28.06.06
A viagem
Sem Asas
Ela sentou-se num banco, desajeitadamente.
Estava parva com o que acabara de ouvir... o seu "Romeu" como lhe passara a chamar na brincadeira com as amigas, aquele que lhe aquecera sempre a alma com doces palavras de amor, cantadas à sombra da sua janela escondido pela escuridão, o admirador secreto que lhe jurara paixão eterna era, afinal, o seu melhor amigo.

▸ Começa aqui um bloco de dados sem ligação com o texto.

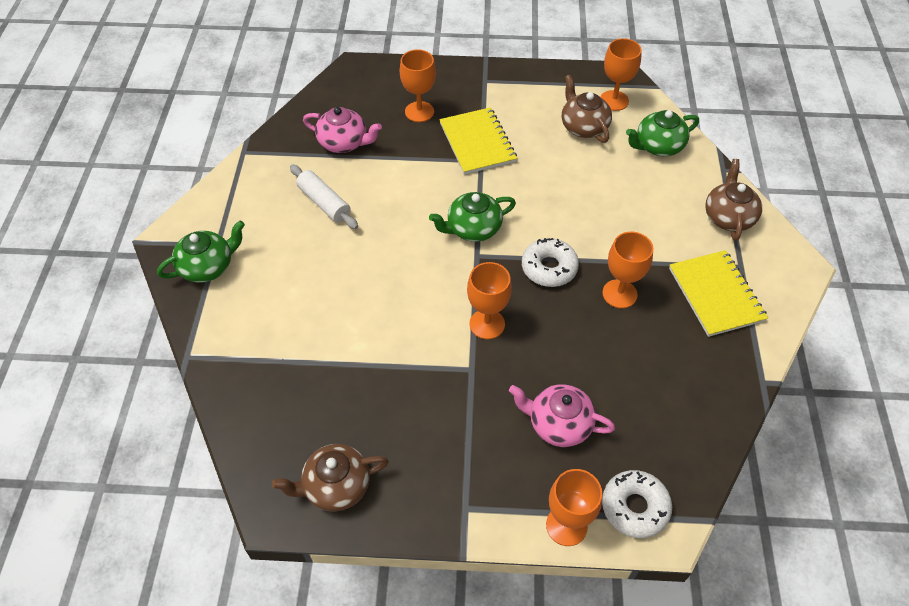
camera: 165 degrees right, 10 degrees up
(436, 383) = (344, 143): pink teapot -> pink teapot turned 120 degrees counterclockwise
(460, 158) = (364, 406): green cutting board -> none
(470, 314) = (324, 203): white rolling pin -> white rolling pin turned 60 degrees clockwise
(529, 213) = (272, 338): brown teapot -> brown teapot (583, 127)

Ironia do destino... Olhava a paisagem que passava veloz do lado de fora da janela, sem realmente pensar nela. Passava em revista milhares de gestos, palavras por dizer, olhares interpretados erradamente. Claro!, tudo fazia lógica agora, como um puzzle começado há muitos anos atrás e só agora completado. E como peça final desse puzzle, ela percebeu: também o amava. A súbita compreensão deste sentimento fê-la debruçar-se mais sobre ele, analisando-o, perscutando-o. O sentimento era diferente das paixonetas anteriores. Era calmo e sereno, acrescentava uma nova dimensão à sua vida, tornava-a uma pessoa melhor pelo simples reconhecimento desse facto: amava-o.
Baixinho disse a si mesma: "Amo-te". Fê-la sorrir. Repetiu uma vez mais "Amo-te... amo-te!" Outro sorriso espontâneo apareceu nos seus lábios, iluminando-lhe o rosto.
Respirou fundo... o facto de saber isso alterava muita coisa. Alterava a própria razão de se estar a afastar dele e da cidade que adorava por causa de um estúpido emprego que talvez não conseguisse! Porque raio estava ela a fazer isso? O que fazer? Voltar atrás? Ir ter com ele e dizer "olha, afinal também te amo, surpresa"? Esquecer a palavra dada ao talvez futuro empregador? Fechou os olhos com a própria estupidez.
Chegou finalmente. Foi até casa, pousou todos os sacos (felizmente que os pais não estavam em casa para perguntas incómodas) e decidiu que o melhor seria ir dar um passeio para aclarar as ideias. Desceu até à zona de Belém onde sempre adorara passar tardes inteiras e foi até ao rio. Sentou-se nuns dos banquinhos que lá havia e mais uma vez fechou os olhos. "O que vou fazer?" pensou mais uma vez. "Como lhe vou dizer?"
Levantando-se, percorreu o caminho tantas vezes feito na companhia dele, nas alturas de maiores confidências. Tantas horas que ali passara em conversas intermináveis em que as palavras brotavam facilmente... e agora que precisava de inspiração, simplesmente não apareciam. Erguendo o olhar do chão, avistou-o, uma figura solitária que se enquadrava perfetiamente na paisagem. Estava de costas para ela, olhava o rio não se apercebendo da sua presença. Afinal soubera sempre onde o encontrar, e o que deveria fazer! Chamou-o docemente. Aproximou-se devagar, lendo a incredulibilidade nos olhos dele, a esperança, o medo, o amor que não procurava disfaçar. E finalmente, chegando perto dele, sem mais palavras, beijou-o... sentindo nos lábios dele a certeza: era com ele que queria estar.